Kutipan Teks:
Waduh! Pengusaha Listrik Swasta Akui Stok Batu Bara Kritis

Cantika Adinda Putri, CNBC Indonesia
10 January 2022 14:40
APLSI: Pasokan Batu Bara ke Pembangkit Terhambta Cuaca & Pengiriman   (CNBC Indonesia TV)
Foto: APLSI: Pasokan Batu Bara ke Pembangkit Terhambta Cuaca & Pengiriman (CNBC Indonesia TV)

Jakarta, CNBC Indonesia - Asosiasi Produsen Swasta Indonesia (APLSI) mengungkapkan pada periode Desember 2021 dan Januari 2022, beberapa anggotanya melaporkan telah mengalami kekurangan pasokan batu bara.

Ketua APLSI Arthur Simatupang menjelaskan, pasokan batu bara idealnya untuk dipasok 15 - 20 hari. "Kemarin sempat ada anggota yang di bawah 5 hari, memang tidak terlalu banyak. Rata-rata di Jawa dan Sulawesi Selatan itu sekitar 10 hari," jelas Arthur dalam Energy Corner, CNBC Indonesia, Senin (10/1/2022).

(Catatan tersimpan)
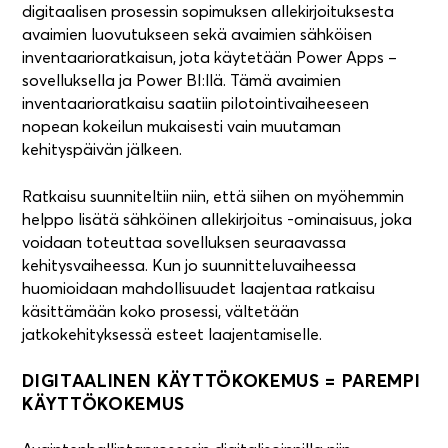
digitaalisen prosessin sopimuksen allekirjoituksesta
avaimien luovutukseen sekä avaimien sähköisen
inventaarioratkaisun, jota käytetään Power Apps –
sovelluksella ja Power BI:llä. Tämä avaimien
inventaarioratkaisu saatiin pilotointivaiheeseen
nopean kokeilun mukaisesti vain muutaman
kehityspäivän jälkeen.
Ratkaisu suunniteltiin niin, että siihen on myöhemmin
helppo lisätä sähköinen allekirjoitus -ominaisuus, joka
voidaan toteuttaa sovelluksen seuraavassa
kehitysvaiheessa. Kun jo suunnitteluvaiheessa
huomioidaan mahdollisuudet laajentaa ratkaisu
käsittämään koko prosessi, vältetään
jatkokehityksessä esteet laajentamiselle.
DIGITAALINEN KÄYTTÖKOKEMUS = PAREMPI
KÄYTTÖKOKEMUS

Tugas Wajib:
a – Ganti "Cuaca" dengan "Hujan" dalam artikel tentang stok batu bara, lalu tuliskan seluruh bagiannya mulai dari "Cantika Adinda Putri, CNBC" hingga "Pengiriman (CNBC Indonesia TV)".
b – Tuliskan bagian berikutnya dari artikel tentang stok batu bara, dimulai tepat setelah kalimat terakhirnya.
Catatan-catatan itu adalah bahan tersendiri yang terpisah dari artikel tentang stok batu bara.

Jawaban Berurutan:
a –
Cantika Adinda Putri, CNBC Indonesia
10 January 2022 14:40
APLSI: Pasokan Batu Bara ke Pembangkit Terhambta Hujan & Pengiriman   (CNBC Indonesia TV)
Foto: APLSI: Pasokan Batu Bara ke Pembangkit Terhambta Hujan & Pengiriman (CNBC Indonesia TV)

b –
APLSI pun, kata Arthur telah berkoordinasi dengan PLN dan mengungkapkan bahwa pasokan dari sisi listrik terutama di Jawa, Madura, dan Bali telah mencapai level yang kritikal.

Oleh karena itu, saat ini para anggota APLSI, kata Arthur tengah melakukan balancing antara kontrak batu bara jangka pendek dan jangka panjang.

Selain itu, menurut Arthur transisi energi memang sudah harus dibutuhkan, sehingga ketergantungan batu bara bisa berkurang ke depannya.

Pasalnya saat ini, kapasitas PLTU batu bara sebesar 50%. Sementara dari produksi listrik sebanyak dua pertiga didatangkan dari sumber energi berbasis batu bara.

"Jadi ketergantungan listrik batu bara besar, dan saya lihat pemerintah sangat serius melakukan review jangka pendek dan jangka panjang," tuturnya.

"Menurut saya, ada pentingnya interkoneksi antar sistem karena yang terjadi itu banyak potensi pemadaman di Jamali. Karena Sumatra itu penghasil batubara terbesar, terutama dari PLTU tambang," kata Arthur melanjutkan.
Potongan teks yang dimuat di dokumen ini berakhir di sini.